Pulmonary Hypoplasia
Megan K. Dishop
Pulmonary hypoplasia is a decrease in weight and/or volume of the lung due to impaired growth in utero. It is identified in approximately 14% of perinatal autopsies, and may be either primary (see Chapter 150), or in the vast majority of cases, secondary to mechanical constraints on the developing lung. Common causes of secondary pulmonary hypoplasia include oligohydramnios (bilateral renal agenesis, prolonged rupture of membranes), fetal hydrops with pleural effusions, thoracic space-occupying lesions (congenital diaphragmatic hernia, cystic adenomatoid malformation, neoplasms), small thoracic size (osteochondrodysplasia), and decreased thoracic movement (fetal akinesia sequence due to congenital myopathy or encephalopathy). Of these, congenital diaphragmatic hernia is the most common malformation associated with pulmonary hypoplasia.

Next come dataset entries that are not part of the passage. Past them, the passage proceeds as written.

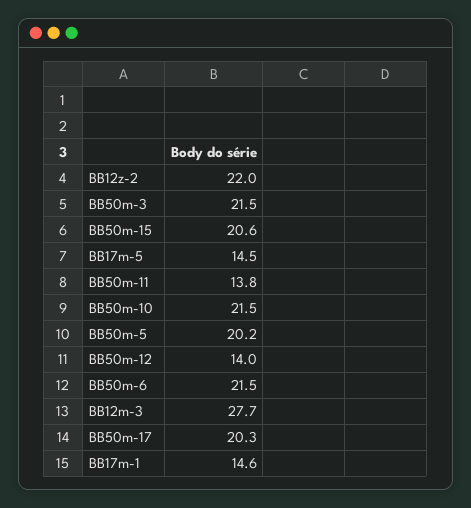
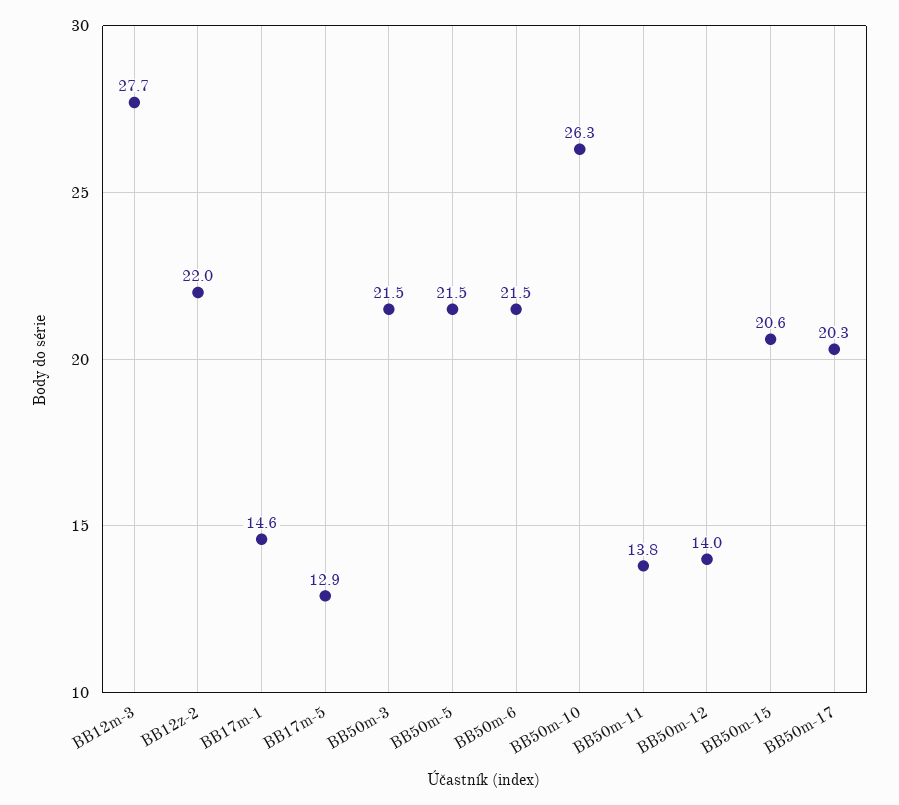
  {
    "BB12z-2": 22,
    "BB50m-3": 21.5,
    "BB50m-15": 20.6,
-   "BB17m-5": 14.5,
+   "BB17m-5": 12.9,
    "BB50m-11": 13.8,
-   "BB50m-10": 21.5,
+   "BB50m-10": 26.3,
-   "BB50m-5": 20.2,
+   "BB50m-5": 21.5,
    "BB50m-12": 14,
    "BB50m-6": 21.5,
    "BB12m-3": 27.7,
    "BB50m-17": 20.3,
    "BB17m-1": 14.6
  }

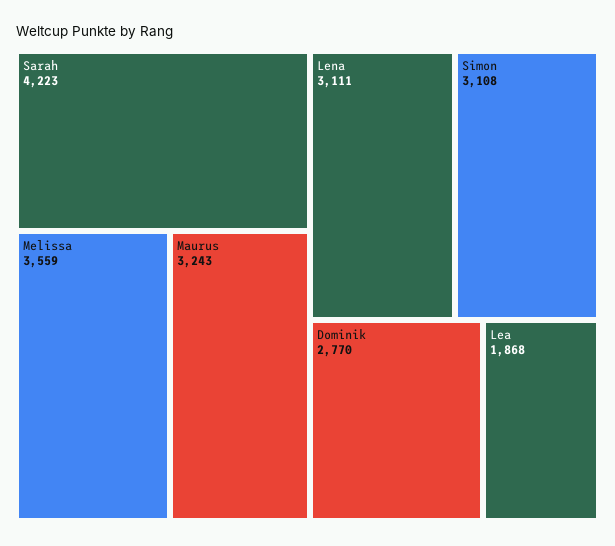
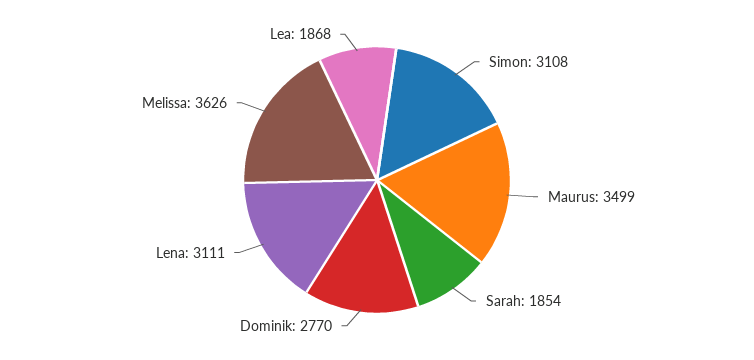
  {
-   "Sarah": 4223,
+   "Sarah": 1854,
-   "Melissa": 3559,
+   "Melissa": 3626,
-   "Maurus": 3243,
+   "Maurus": 3499,
    "Lena": 3111,
    "Simon": 3108,
    "Dominik": 2770,
    "Lea": 1868
  }

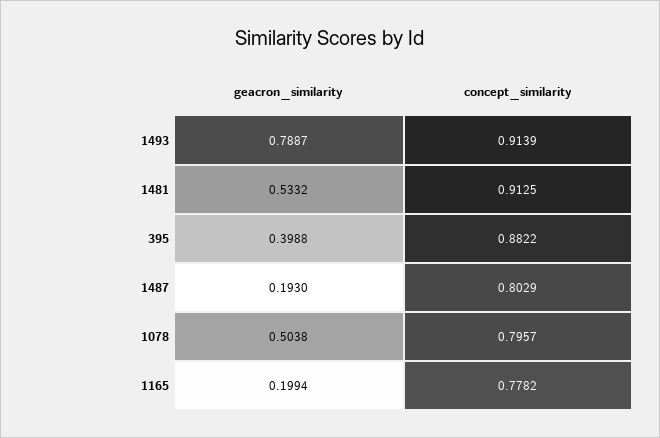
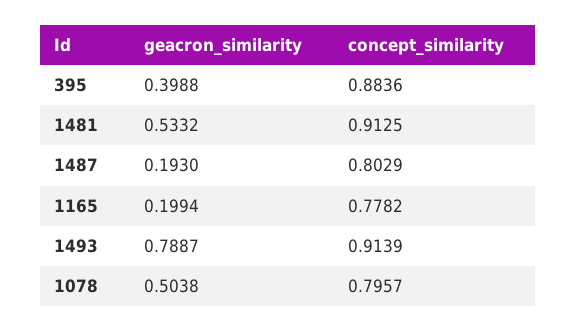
  {
    "geacron_similarity": {
      "1493": 0.7887,
      "1481": 0.5332,
      "395": 0.3988,
      "1487": 0.193,
      "1078": 0.5038,
      "1165": 0.1994
    },
    "concept_similarity": {
      "1493": 0.9139,
      "1481": 0.9125,
-     "395": 0.8822,
+     "395": 0.8836,
      "1487": 0.8029,
      "1078": 0.7957,
      "1165": 0.7782
    }
  }

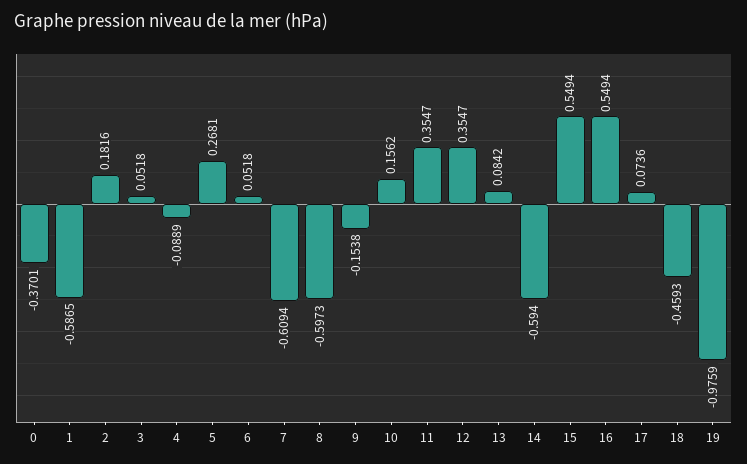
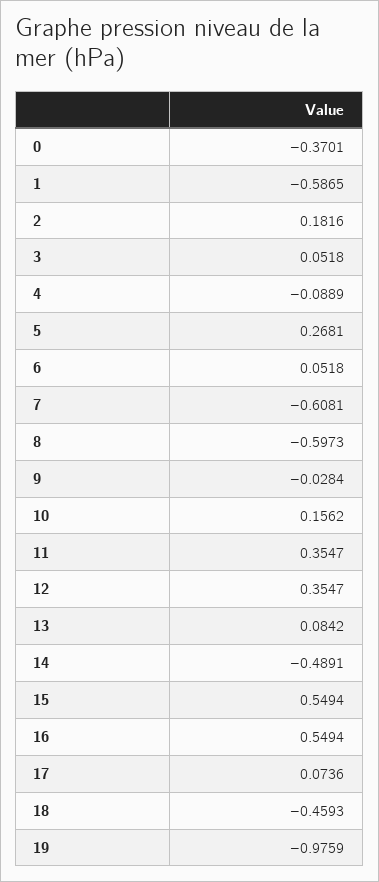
  {
    "0": -0.3701,
    "1": -0.5865,
    "2": 0.1816,
    "3": 0.0518,
    "4": -0.0889,
    "5": 0.2681,
    "6": 0.0518,
-   "7": -0.6094,
+   "7": -0.6081,
    "8": -0.5973,
-   "9": -0.1538,
+   "9": -0.0284,
    "10": 0.1562,
    "11": 0.3547,
    "12": 0.3547,
    "13": 0.0842,
-   "14": -0.594,
+   "14": -0.4891,
    "15": 0.5494,
    "16": 0.5494,
    "17": 0.0736,
    "18": -0.4593,
    "19": -0.9759
  }

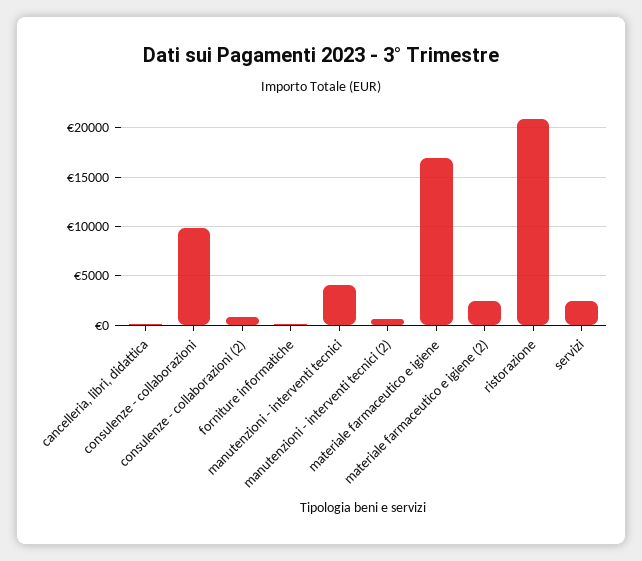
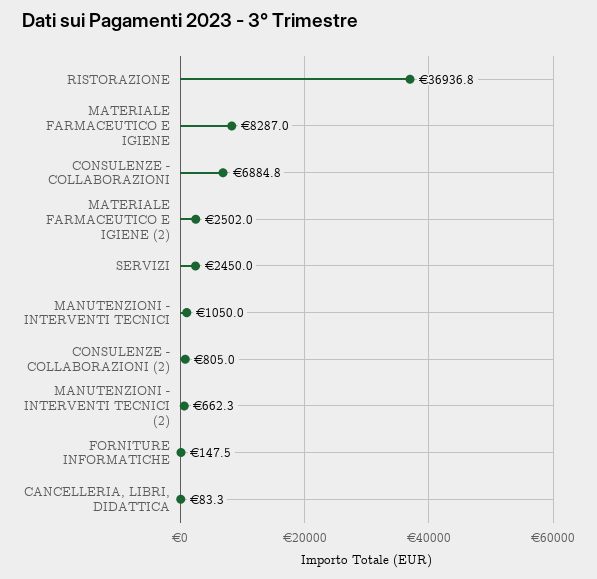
  {
    "cancelleria, libri, didattica": 83.3,
-   "consulenze - collaborazioni": 10000,
+   "consulenze - collaborazioni": 6884.8,
    "consulenze - collaborazioni (2)": 805,
    "forniture informatiche": 147.5,
-   "manutenzioni - interventi tecnici": 4000,
+   "manutenzioni - interventi tecnici": 1050,
    "manutenzioni - interventi tecnici (2)": 662.3,
-   "materiale farmaceutico e igiene": 17000,
+   "materiale farmaceutico e igiene": 8287,
    "materiale farmaceutico e igiene (2)": 2502,
-   "ristorazione": 21000,
+   "ristorazione": 36936.8,
    "servizi": 2450
  }

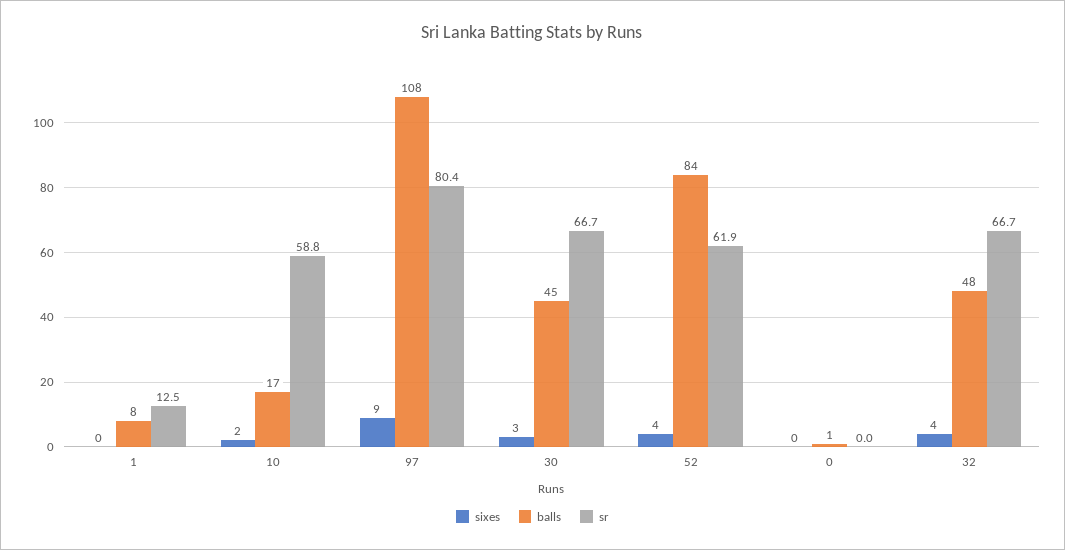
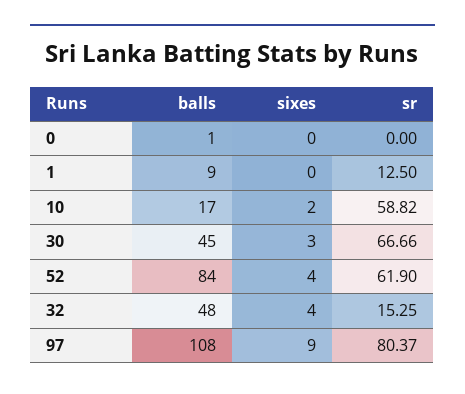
  {
    "sixes": {
      "1": 0,
      "10": 2,
      "97": 9,
      "30": 3,
      "52": 4,
      "0": 0,
      "32": 4
    },
    "balls": {
-     "1": 8,
+     "1": 9,
      "10": 17,
      "97": 108,
      "30": 45,
      "52": 84,
      "0": 1,
      "32": 48
    },
    "sr": {
      "1": 12.5,
      "10": 58.82,
      "97": 80.37,
      "30": 66.66,
      "52": 61.9,
      "0": 0,
-     "32": 66.7
+     "32": 15.25
    }
  }

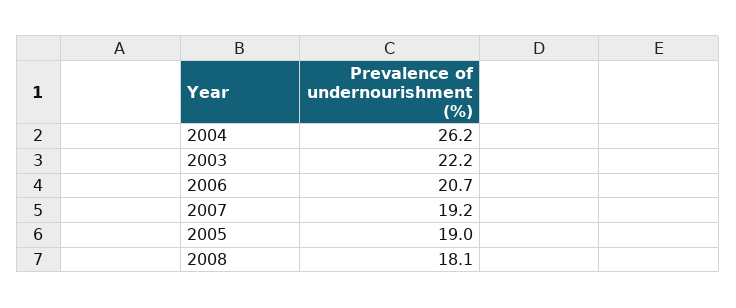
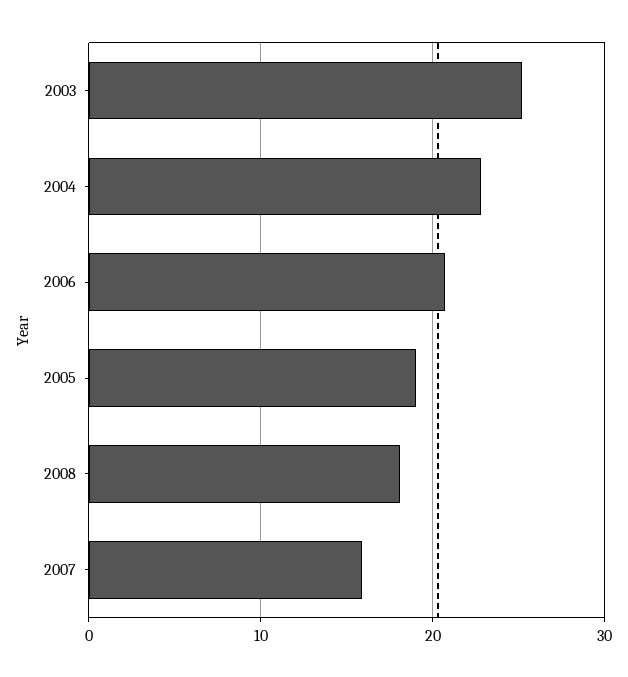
  {
-   "2004": 26.2,
+   "2004": 23,
-   "2003": 22.2,
+   "2003": 25,
    "2006": 20.7,
-   "2007": 19.2,
+   "2007": 16,
    "2005": 19,
    "2008": 18.1
  }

The size of the lungs may be symmetric or asymmetric. In the setting of congenital diaphragmatic hernia, the lung ipsilateral to the hernia, usually the left, is much smaller than the contralateral lung, although both lungs are compressed and hypoplastic to some degree. At autopsy examination, lung hypoplasia is best assessed by calculating a lung to body weight ratio and by comparing measured lung volumes to expected values based on body size, where hypoplasia is defined as a lung-to-body weight ratio less than 0.012 for 28 weeks of gestation or greater. Severely hypoplastic lungs, for example, the ipsilateral lung in diaphragmatic hernia, often have a measured volume of 10% to 30% of expected volume.